Event-Based Architecture

We have implemented a next-generation event-based data collection and analysis toolchain. The event-based data model supports complex, asynchronous data collection and enables sophisticated live, prompt, streaming, and post-facto data analysis.

The data model is composed of four types of Documents. Each document class has a defined, but flexible, schema. Examples are sketched below, and the precise specifications are also available. The documents themselves are mappings. We commonly represent them in JSON, as mongoDB documents, or as Python dictionaries.

All of the software can be understood as tools to generate, move, and process these documents.

_images/document-generation-timeline.svg

The scope of a “run” is left to the beamline or individual scientist. It is quite generic: a set of Documents generated by following a given sequence of instructions. This might encompass a single short measurement (say, “a count”) or a multi-step procedure such as a raster scan. A run should represent a set of individual measurements that will be collected or processed together.

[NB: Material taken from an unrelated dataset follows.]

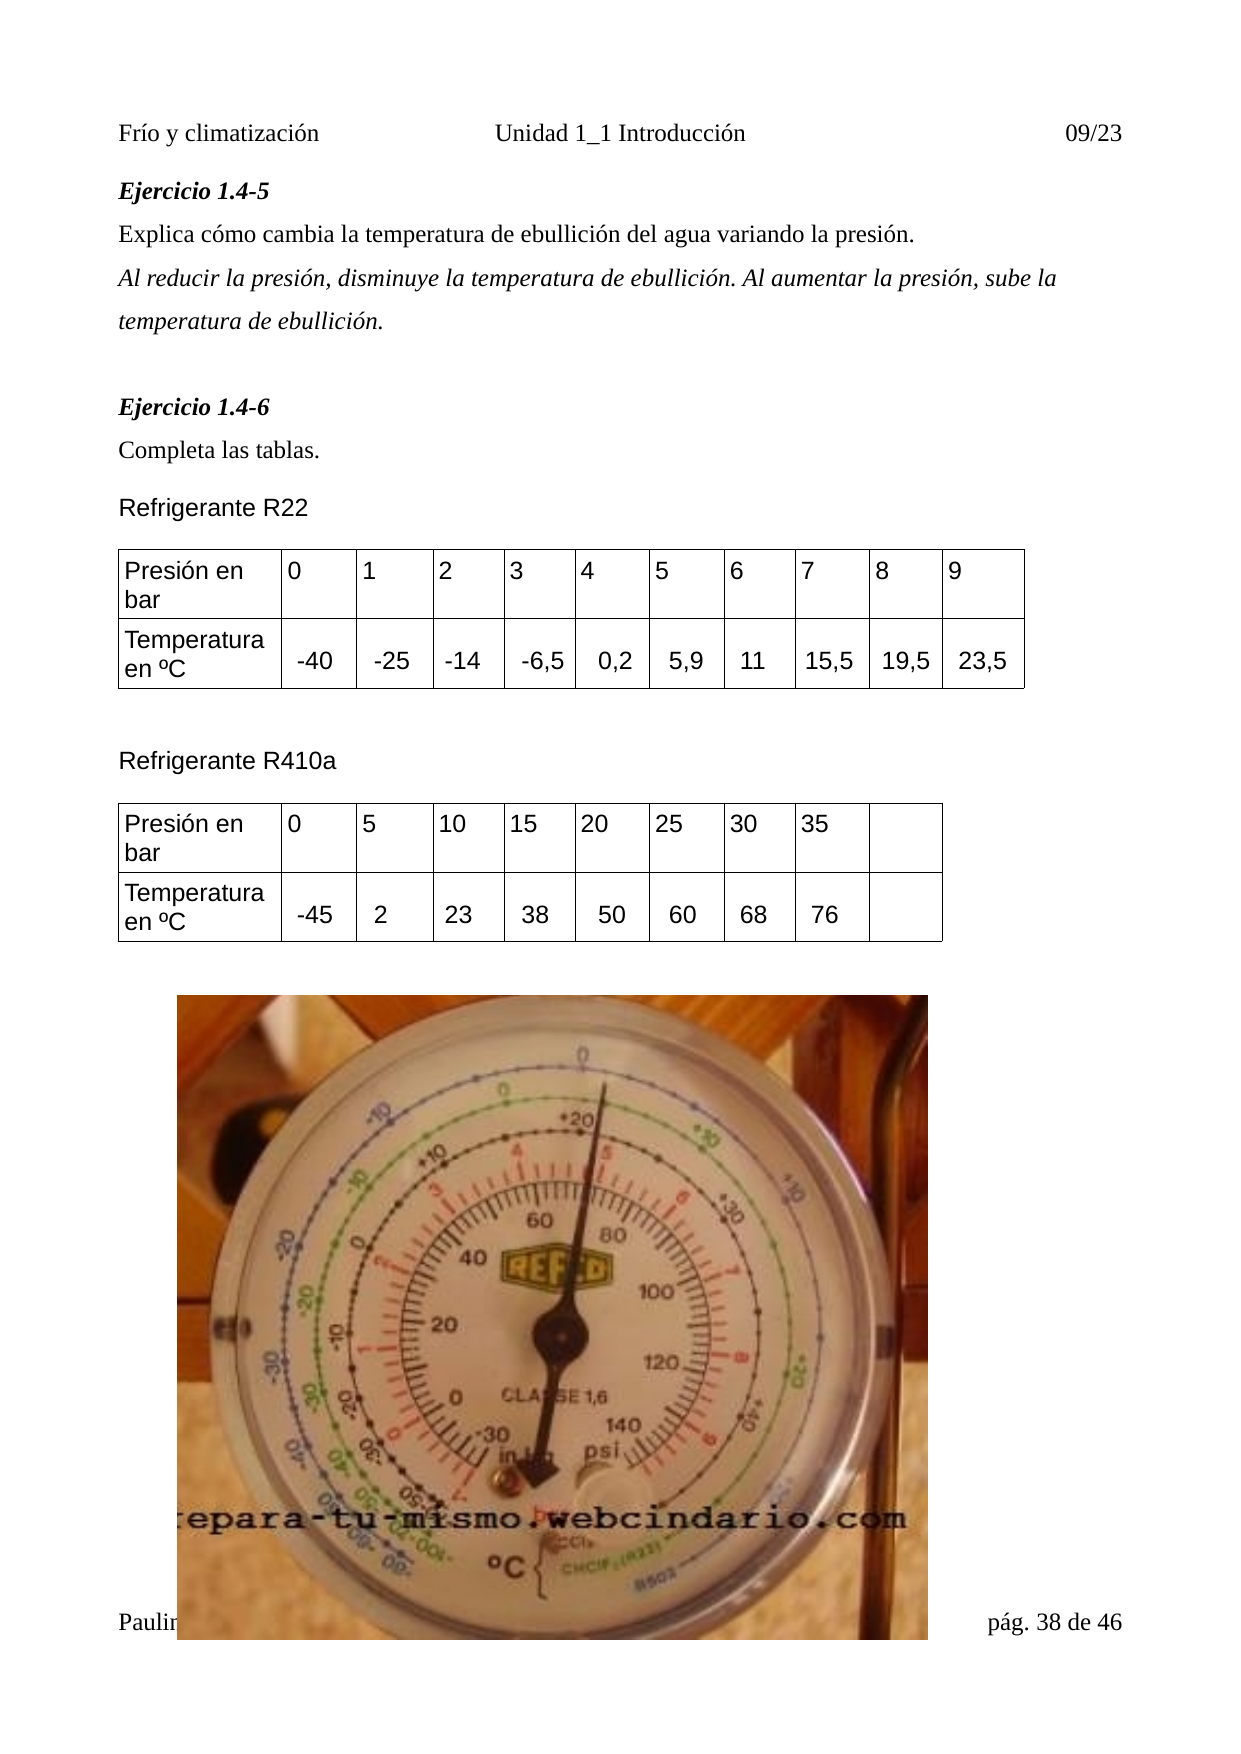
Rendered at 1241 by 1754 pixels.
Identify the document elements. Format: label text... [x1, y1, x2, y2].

Each run generates four types of Documents, as illustrated above.

  • Start: At the beginning of a run, a Document is generated with open-ended metadata (user name, sample information) and in general any information that is known from the start.

    {'beamline_id': 'example',
     'group': 'DAMA',
     'owner': 'dallan',
     'mood': 'optimistic',
     'sample': {'kind': 'A', 'protocol': 'B'},
     'plan_type': 'AbsScan',
     'plan_args': {'detectors': '[det]',
                   'motor': 'EpicsMotor(...)',
                   'num': '16',
                   'start': '-3',
                   'stop': '3'},
     'scan_id': 282,
     'time': 1442521005.6099606,
     'uid': '8288a9a7-c531-4ef4-966b-8c6d85d5eab4',
     ...,  //  any other user-specified fields
    }
    
  • Event: Each event is a single “data point”, which may contain several readings taken “at the same time” – the meaning of which depends on the scientific context.

    {'data': {'temperature': 5.0, 'position': 3.0},
     'timestamps': {'temperature': 1442521007.9258342, 'position': 1442521007.5029348}
     'time': 1442521007.3438923,
     'uid': ...,
     'descriptor': ...,  //  uid pointing to a Descriptor Document
    }
    
  • Descriptor: Each sequence of Events has an Event Descriptor with information about what data is in the Events, such as the names, types, shapes and hardware sources of each of the measurements. The Descriptor documents can also contain configuration details about the hardware, such as exposure time.

    {'data_keys':
        {'temperature': {'source': 'PV:...', 'dtype': 'number', 'precision': 2, 'units': 'K'},
         'position': {'source': 'PV:...', 'dtype': 'number': 'precision': 3, 'units': 'cm'}},
     'configuration': {...},
     'time': ...,
     'uid': ...,
     'start': ...,  //  uid pointing to a Start Document
     ...,  //  any other user-defined fields
    }
    
  • Stop: At the end of a run, a Document is generated with information that is only known at the end – such as whether the run terminated due to some failure.

    {'exit_status': 'success',
     'time': ...,
     'uid': ...,
     'start': ...,  //  uid pointing to a Start Document
      ...,  //  any other user-defined fields
    }
    

The precise schemas for these documents are provided as jsonschema documents in this repository.